Others are also doing so. “They won’t promote it loudly because it conflicts
with their social values,” says Jing, a 33-year-old who is single and living in
Shanghai. She expects no trouble registering her son, who is due next month.
Jing has faced other challenges, though. A
year ago she decided that she did not have enough time to find a partner and
still be a young and energetic mother. “So I should just have a child first,”
she decided. But single women are not allowed to use sperm banks or freeze
their eggs. So Jing asked a friend, whom she does not intend to marry, to have
sex. Her mother and peers have been supportive. Her conservative father took
some convincing. Jing says her mother kept telling him, “Times are different.

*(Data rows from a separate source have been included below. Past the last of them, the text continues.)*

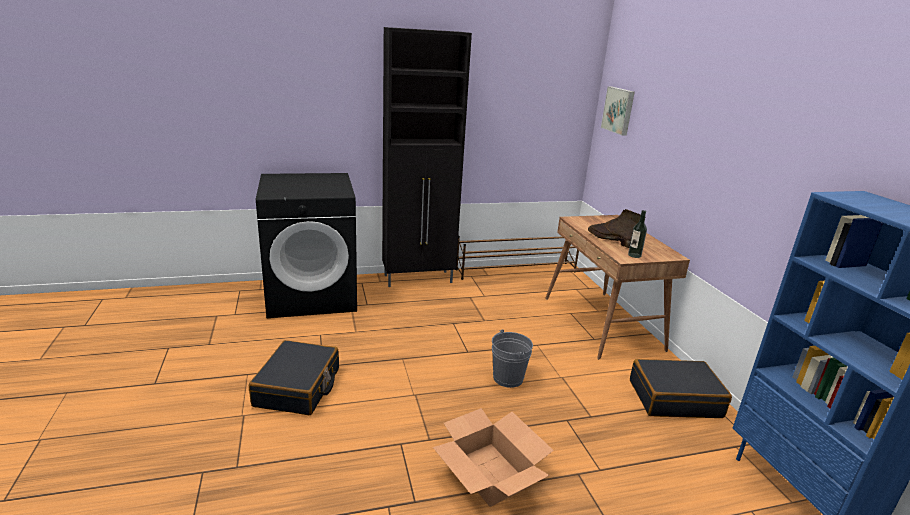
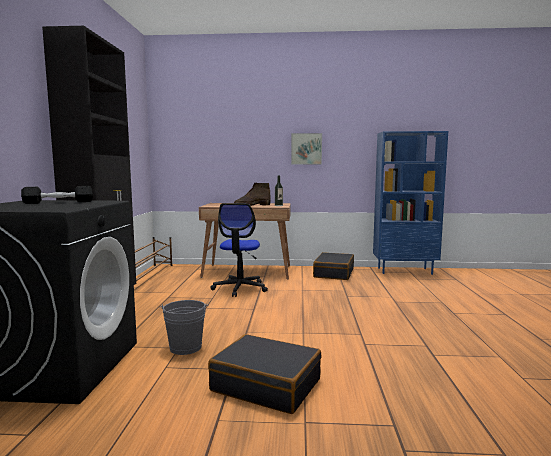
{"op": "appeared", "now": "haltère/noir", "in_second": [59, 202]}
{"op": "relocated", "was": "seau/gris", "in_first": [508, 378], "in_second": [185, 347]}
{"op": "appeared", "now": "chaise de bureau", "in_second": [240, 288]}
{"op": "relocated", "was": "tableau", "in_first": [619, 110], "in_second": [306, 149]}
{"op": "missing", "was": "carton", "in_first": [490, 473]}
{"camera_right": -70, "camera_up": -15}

She is not accidentally pregnant. She chose this. She is a glorious mama!”
That puts Jing in the minority. Survey data
suggest that most single mothers in China are either divorced or widowed. Many
are working-class or poor. Messages about economic self-sufficiency resonate
with them, but they acknowledge differences with some of the influencers on
Douyin. A divorced single mother in Hubei tells The Economist that
few of the women around her are interested in marriage—and neither is she at
the moment. Working, cleaning, cooking and raising her son takes up most of her
energy. “Not everyone can be a superwoman like Ye Haiyang,” she says.